Sinds een aantal weken staan de kranten weer vol met berichten over Griekenland. Dit maal zijn het niet de illegale immigranten, de bosbranden of de rellen in Athene. De belabberde financiële situatie is deze keer het thema. Hoe is dat zo gekomen?

Volgens de journalisten van de verschillende landelijke en internationale kranten die ik er afgelopen weekend op na sloeg, was het allemaal afgelopen najaar begonnen. In oktober onthulden premier Giorgos Papandreou en zijn minister van Financiën Giorgos Papaconstantinou dat er sprake was van ernstige tekorten. Het begrotingstekort van het land, dat voor ieder lid van de eurozone 3% mag bedragen, was vele malen hoger. Het zou zelfs nog hoger zijn dan de eerder gerapporteerde 12,7%. Tijdens een Europese top in december lichtte Papandreou de Europese regeringsleiders nog uitvoeriger in over de belabberde staat van de Griekse economie en daarnaast informeerde hij hen over de enorme corruptie.
Beide politici zijn lid van de nieuwe regering. Afgelopen najaar versloeg de sociaal-democratische Pasok de Nea Demokratia van Kostas Karamanlis in de landelijke verkiezingen, waarna een nieuwe regering onder leiding van Papandreou werd gevormd. De heren onthulden het wanbeleid van hun ND-voorgangers en hoezeer zij met geld hadden gesmeten. Daarnaast bleken Karamanlis en consorten ook nog jarenlang de Eurozone te hebben bedrogen door te sjoemelen met de gegevens die aan de Europese statistici werden aangeleverd, aldus de socialisten.

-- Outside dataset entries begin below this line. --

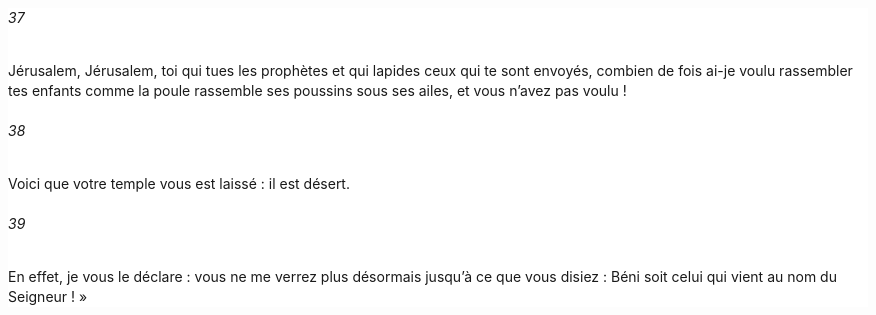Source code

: ###### 37
Jérusalem, Jérusalem, toi qui tues les prophètes et qui lapides ceux qui te sont envoyés, combien de fois ai-je voulu rassembler tes enfants comme la poule rassemble ses poussins sous ses ailes, et vous n’avez pas voulu !
###### 38
Voici que votre temple vous est laissé : il est désert.
###### 39
En effet, je vous le déclare : vous ne me verrez plus désormais jusqu’à ce que vous disiez : Béni soit celui qui vient au nom du Seigneur ! »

Europa schrok zich een hoedje. Eurostat, het Europese bureau voor statistiek, kreeg opdracht een onderzoek in te stellen. Het onderzoeksrapport werd al vrij snel – in januari van dit jaar – uitgebracht. Volgens de onderzoekers was er sprake van “ernstige onregelmatigheden”. Griekenland bleek al jaren een statistische bende te produceren. Europa werd structureel om de tuin geleid door onjuiste cijfers en gegevens te verstrekken. Nieuwe berekeningen van Eurostat toonden ook nog eens aan dat het begrotingstekort niet 12,7% was, maar nog hoger lag: maar liefst 14,1%.

Na de eerste schok werd al vrij snel een reddingsoperatie op gang gebracht. Europa zou Griekenland niet laten vallen; het land zou voor de Eurozone worden behouden. De problematiek werd volgens dezelfde journalisten van al deze gerenommeerde kranten rigoureus aangepakt. De EU maakte meteen in januari al heldere afspraken met de Grieken. Het pakket aan maatregelen was drieledig.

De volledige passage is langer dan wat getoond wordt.